Task objective.
The entries that follow need to be returned without any alteration.
═════ Record excerpts ═════
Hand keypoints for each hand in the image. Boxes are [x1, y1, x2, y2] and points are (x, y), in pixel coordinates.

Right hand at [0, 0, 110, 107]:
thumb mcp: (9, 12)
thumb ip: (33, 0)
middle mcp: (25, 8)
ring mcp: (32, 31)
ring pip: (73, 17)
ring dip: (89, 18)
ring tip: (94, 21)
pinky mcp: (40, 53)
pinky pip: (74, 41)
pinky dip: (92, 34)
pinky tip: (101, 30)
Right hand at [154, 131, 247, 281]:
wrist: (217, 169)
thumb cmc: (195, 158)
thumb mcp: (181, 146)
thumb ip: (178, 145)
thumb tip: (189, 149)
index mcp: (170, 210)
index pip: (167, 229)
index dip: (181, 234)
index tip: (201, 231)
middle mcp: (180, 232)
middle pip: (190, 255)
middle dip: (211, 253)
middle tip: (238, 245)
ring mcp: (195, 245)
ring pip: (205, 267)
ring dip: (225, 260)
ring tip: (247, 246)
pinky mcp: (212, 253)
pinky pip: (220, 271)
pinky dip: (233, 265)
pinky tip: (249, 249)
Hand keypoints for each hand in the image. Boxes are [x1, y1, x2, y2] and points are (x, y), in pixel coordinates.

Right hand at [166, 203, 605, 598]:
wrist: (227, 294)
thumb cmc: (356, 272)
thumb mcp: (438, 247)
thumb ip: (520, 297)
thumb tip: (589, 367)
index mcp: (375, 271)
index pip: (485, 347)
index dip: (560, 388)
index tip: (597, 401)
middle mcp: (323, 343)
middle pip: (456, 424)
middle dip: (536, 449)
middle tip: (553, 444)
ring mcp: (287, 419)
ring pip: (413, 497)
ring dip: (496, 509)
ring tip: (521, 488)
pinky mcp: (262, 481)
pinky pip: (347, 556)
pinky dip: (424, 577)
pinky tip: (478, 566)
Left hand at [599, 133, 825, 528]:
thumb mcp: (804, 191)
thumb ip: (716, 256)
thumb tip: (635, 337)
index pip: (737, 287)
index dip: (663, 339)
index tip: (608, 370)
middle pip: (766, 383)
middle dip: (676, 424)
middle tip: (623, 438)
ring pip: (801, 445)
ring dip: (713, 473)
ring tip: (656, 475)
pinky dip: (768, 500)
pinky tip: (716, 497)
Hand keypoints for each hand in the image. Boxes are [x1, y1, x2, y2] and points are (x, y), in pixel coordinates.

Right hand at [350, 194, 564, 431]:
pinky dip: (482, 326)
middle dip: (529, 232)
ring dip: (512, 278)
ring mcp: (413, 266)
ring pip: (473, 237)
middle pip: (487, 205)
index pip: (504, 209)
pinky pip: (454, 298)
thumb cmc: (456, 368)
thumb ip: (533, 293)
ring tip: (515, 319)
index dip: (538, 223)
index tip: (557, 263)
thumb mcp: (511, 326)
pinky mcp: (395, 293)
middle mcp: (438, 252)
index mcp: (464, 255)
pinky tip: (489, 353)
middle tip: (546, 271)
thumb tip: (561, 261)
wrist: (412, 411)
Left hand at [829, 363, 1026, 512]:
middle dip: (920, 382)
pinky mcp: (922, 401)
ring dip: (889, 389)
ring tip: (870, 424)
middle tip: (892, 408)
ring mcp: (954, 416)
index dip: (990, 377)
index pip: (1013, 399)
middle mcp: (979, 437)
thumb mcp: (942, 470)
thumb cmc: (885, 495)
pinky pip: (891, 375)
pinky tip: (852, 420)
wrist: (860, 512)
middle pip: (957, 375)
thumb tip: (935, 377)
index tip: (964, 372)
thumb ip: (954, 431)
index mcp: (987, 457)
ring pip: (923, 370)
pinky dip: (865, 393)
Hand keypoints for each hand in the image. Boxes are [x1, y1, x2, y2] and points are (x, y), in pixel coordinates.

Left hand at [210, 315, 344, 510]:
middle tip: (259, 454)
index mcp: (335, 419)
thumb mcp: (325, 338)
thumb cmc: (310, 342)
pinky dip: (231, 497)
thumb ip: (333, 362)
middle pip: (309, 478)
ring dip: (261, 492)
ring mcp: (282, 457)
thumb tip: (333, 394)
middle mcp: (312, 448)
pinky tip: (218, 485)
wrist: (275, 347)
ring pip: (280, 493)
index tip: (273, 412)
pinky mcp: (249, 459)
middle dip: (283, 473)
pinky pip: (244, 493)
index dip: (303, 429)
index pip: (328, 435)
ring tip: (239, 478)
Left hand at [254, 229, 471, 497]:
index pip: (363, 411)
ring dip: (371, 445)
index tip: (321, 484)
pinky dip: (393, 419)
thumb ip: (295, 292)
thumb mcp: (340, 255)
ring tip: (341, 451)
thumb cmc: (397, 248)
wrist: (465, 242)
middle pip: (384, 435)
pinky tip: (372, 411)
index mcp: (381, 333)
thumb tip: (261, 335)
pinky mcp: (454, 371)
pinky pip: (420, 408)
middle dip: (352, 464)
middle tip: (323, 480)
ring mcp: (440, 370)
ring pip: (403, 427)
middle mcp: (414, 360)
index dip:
═════
Answer for this exercise.
Hand keypoints for each hand in the image. Boxes are [x1, y1, x2, y2] and points are (x, y), in pixel coordinates.

Right hand at [0, 0, 110, 107]:
thumb mcp: (9, 12)
thumb ip: (33, 0)
middle mcp: (25, 8)
ring mcp: (32, 31)
ring pip: (73, 17)
ring dip: (89, 18)
ring tip: (94, 21)
pinky mcp: (40, 53)
pinky pip: (74, 41)
pinky dip: (92, 34)
pinky tip: (101, 30)
Right hand at [154, 131, 247, 281]:
wrist: (217, 169)
thumb cmc: (195, 158)
thumb mcp: (181, 146)
thumb ip: (178, 145)
thumb tip: (189, 149)
index mcp: (170, 210)
index pip: (167, 229)
index dip: (181, 234)
index tip: (201, 231)
middle mcp: (180, 232)
middle pip: (190, 255)
middle dip: (211, 253)
middle tip: (238, 245)
ring mcp: (195, 245)
ring pip: (205, 267)
ring dip: (225, 260)
ring tip: (247, 246)
pinky mcp: (212, 253)
pinky pip: (220, 271)
pinky dip: (233, 265)
pinky tip: (249, 249)
Hand keypoints for each hand in the image. Boxes are [x1, y1, x2, y2] and points are (x, y), in pixel coordinates.

Right hand at [166, 203, 605, 598]:
wrist: (227, 294)
thumb cmc: (356, 272)
thumb mcp: (438, 247)
thumb ip: (520, 297)
thumb tip: (589, 367)
index mcp: (375, 271)
index pip: (485, 347)
index dip: (560, 388)
index tip: (597, 401)
middle mcp: (323, 343)
middle pip: (456, 424)
middle dip: (536, 449)
middle tip: (553, 444)
ring mcp: (287, 419)
ring pip: (413, 497)
ring dip: (496, 509)
ring tip: (521, 488)
pinky mcp: (262, 481)
pinky pip: (347, 556)
pinky dip: (424, 577)
pinky tip: (478, 566)
Left hand at [599, 133, 825, 528]:
thumb mcp: (804, 191)
thumb ip: (716, 256)
thumb tip: (635, 337)
index pip: (737, 287)
index dip: (663, 339)
index tip: (608, 370)
middle pip: (766, 383)
middle dip: (676, 424)
middle tip: (623, 438)
ring pip: (801, 445)
ring dip: (713, 473)
ring tip: (656, 475)
pinky dip: (768, 500)
pinky tip: (716, 497)
Hand keypoints for each hand in the image. Boxes are [x1, y1, x2, y2] and points are (x, y), in pixel coordinates.

Right hand at [350, 194, 564, 431]:
pinky dip: (482, 326)
middle dip: (529, 232)
ring dip: (512, 278)
ring mcp: (413, 266)
ring pip: (473, 237)
middle pip: (487, 205)
index pip: (504, 209)
pinky pip: (454, 298)
thumb cmc: (456, 368)
thumb ip: (533, 293)
ring tip: (515, 319)
index dip: (538, 223)
index tip: (557, 263)
thumb mcp: (511, 326)
pinky mcp: (395, 293)
middle mcp: (438, 252)
index mcp: (464, 255)
pinky tip: (489, 353)
middle tip: (546, 271)
thumb tip: (561, 261)
wrist: (412, 411)
Left hand at [829, 363, 1026, 512]:
middle dip: (920, 382)
pinky mcp: (922, 401)
ring dip: (889, 389)
ring tip: (870, 424)
middle tip: (892, 408)
ring mcp: (954, 416)
index dip: (990, 377)
index pip: (1013, 399)
middle mcp: (979, 437)
thumb mcp: (942, 470)
thumb cmc: (885, 495)
pinky pip: (891, 375)
pinky tip: (852, 420)
wrist: (860, 512)
middle pip: (957, 375)
thumb tip: (935, 377)
index tip: (964, 372)
thumb ip: (954, 431)
index mcp: (987, 457)
ring pip: (923, 370)
pinky dip: (865, 393)
Hand keypoints for each hand in the image. Boxes are [x1, y1, x2, y2] and points are (x, y), in pixel coordinates.

Left hand at [210, 315, 344, 510]:
middle tip: (259, 454)
index mcp: (335, 419)
thumb mcp: (325, 338)
thumb cmc: (310, 342)
pinky dip: (231, 497)
thumb ip: (333, 362)
middle pip: (309, 478)
ring dip: (261, 492)
ring mcp: (282, 457)
thumb tip: (333, 394)
middle mcp: (312, 448)
pinky tip: (218, 485)
wrist: (275, 347)
ring pip: (280, 493)
index tip: (273, 412)
pinky mcp: (249, 459)
middle dip: (283, 473)
pinky pip: (244, 493)
index dip: (303, 429)
index pip: (328, 435)
ring tip: (239, 478)
Left hand at [254, 229, 471, 497]:
index pip: (363, 411)
ring dip: (371, 445)
index tip: (321, 484)
pinky dip: (393, 419)
thumb ip: (295, 292)
thumb mcp: (340, 255)
ring tip: (341, 451)
thumb cmc: (397, 248)
wrist: (465, 242)
middle pip: (384, 435)
pinky tip: (372, 411)
index mcp: (381, 333)
thumb tip: (261, 335)
pinky mcp: (454, 371)
pinky pip: (420, 408)
middle dip: (352, 464)
middle tip: (323, 480)
ring mcp: (440, 370)
ring pip: (403, 427)
middle mcp: (414, 360)
index dip:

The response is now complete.